Tuesday, January 3, 2012

The best I could do today.


Saturday the speedometer quit working on my 'good' van. I thought I could drive it without it, but I realized I kept looking at it, so I guess I need it. I looked on the Internet and found that it can cause other problems if I don't fix it. I also remember the last ticket I got for doing 35 in a 25 mile zone, and it cost me $110. 25 is hard to do unless I'm in reverse; then there is the highway. I just think I need to fix it. It's only money. I'll spend it until it's gone and then maybe I'll get a job teaching full time. Or maybe I'll quit driving? No, I'm going to drive this car until it won't go anymore. So, I had to drive to Altus to get the car checked and get the part ordered. I'll have to go back tomorrow when the part arrives to have it fixed. The last time I drove to Altus in the daylight was to take Don to the doctor and hospital. It brought back memories and took me to tears. A good friend went with me, so I was able to keep it under control until I got home. Otherwise, I know I would have cried the whole way there and back. I'm sure the dealership people would have had a hey day with that. The last time I was in that dealership was with Don, too. Man, I just can't get through this. I thank God that the memories are precious, though. He was so kind and loving; I have absolutely no bad memories.
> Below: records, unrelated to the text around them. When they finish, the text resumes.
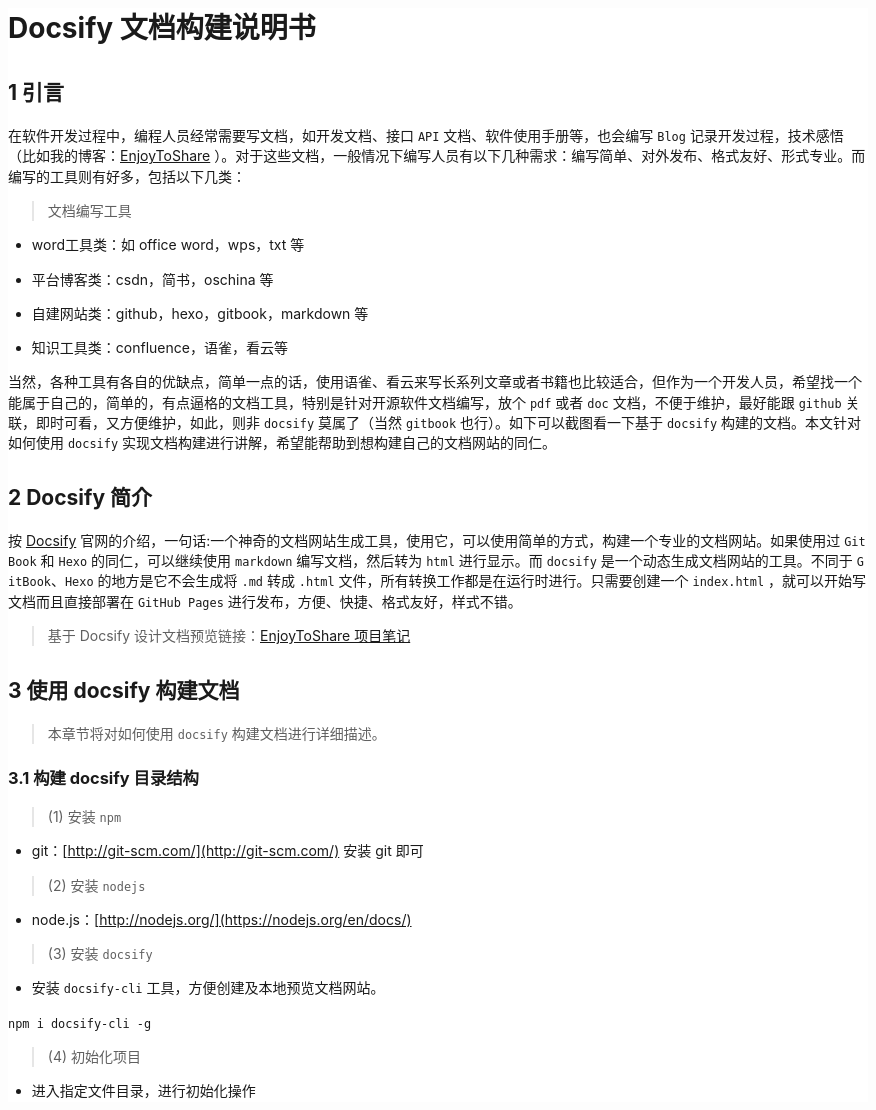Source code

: 

# Docsify 文档构建说明书

## 1 引言

在软件开发过程中，编程人员经常需要写文档，如开发文档、接口 `API` 文档、软件使用手册等，也会编写 `Blog` 记录开发过程，技术感悟（比如我的博客：[EnjoyToShare](https://wugenqiang.github.io/) ）。对于这些文档，一般情况下编写人员有以下几种需求：编写简单、对外发布、格式友好、形式专业。而编写的工具则有好多，包括以下几类：

> 文档编写工具 

* word工具类：如 office word，wps，txt 等

* 平台博客类：csdn，简书，oschina 等

* 自建网站类：github，hexo，gitbook，markdown 等

* 知识工具类：confluence，语雀，看云等

当然，各种工具有各自的优缺点，简单一点的话，使用语雀、看云来写长系列文章或者书籍也比较适合，但作为一个开发人员，希望找一个能属于自己的，简单的，有点逼格的文档工具，特别是针对开源软件文档编写，放个 `pdf` 或者 `doc` 文档，不便于维护，最好能跟 `github` 关联，即时可看，又方便维护，如此，则非 `docsify` 莫属了（当然 `gitbook` 也行）。如下可以截图看一下基于 `docsify` 构建的文档。本文针对如何使用 `docsify` 实现文档构建进行讲解，希望能帮助到想构建自己的文档网站的同仁。

## 2 Docsify 简介

按 [Docsify](https://docsify.js.org) 官网的介绍，一句话:一个神奇的文档网站生成工具，使用它，可以使用简单的方式，构建一个专业的文档网站。如果使用过 `GitBook` 和 `Hexo` 的同仁，可以继续使用 `markdown` 编写文档，然后转为 `html` 进行显示。而 `docsify` 是一个动态生成文档网站的工具。不同于 `GitBook`、`Hexo` 的地方是它不会生成将 `.md` 转成 `.html` 文件，所有转换工作都是在运行时进行。只需要创建一个 `index.html` ，就可以开始写文档而且直接部署在 `GitHub Pages` 进行发布，方便、快捷、格式友好，样式不错。

> 基于 Docsify 设计文档预览链接：[EnjoyToShare 项目笔记](https://https://github.com/web-ws/NoteBookLearn/)

## 3 使用 docsify 构建文档

> 本章节将对如何使用 `docsify` 构建文档进行详细描述。

### 3.1 构建 docsify 目录结构

> (1) 安装 `npm`  

* git：[http://git-scm.com/](http://git-scm.com/)   安装 git 即可

> (2) 安装 `nodejs`

* node.js：[http://nodejs.org/](https://nodejs.org/en/docs/)

> (3) 安装 `docsify`

* 安装 `docsify-cli` 工具，方便创建及本地预览文档网站。

```
npm i docsify-cli -g
```

> (4) 初始化项目

* 进入指定文件目录，进行初始化操作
I've been to Altus a couple of times in the dark to get my fingerprints done. (They only do them after 7 p.m.) Prior to that, the last time I drove to Altus in the dark was when we went there one night to get a powerful antibiotic for Don when the bladder infection he had wasn't responding to the first medication. That was on Labor Day weekend. Dorothy went with me to get my prints made, and it was dark so I didn't see all the reminders. I guess it's good to keep doing things, so that I can't say the last time I did this was with Don. I really hadn't driven much in the last several years. I was just the sub driver; I'd drive long enough for Don to get a nap, but he did most of the driving. I miss him so much. God has a plan for me. This is the day that the Lord has made and I will be glad and rejoice in it. The good thing is that I didn't get a ticket today and I can pay the bill; it hurts, but I can pay it. God provides and He blesses with abundance. Today's picture is as close to rejoicing as I could muster.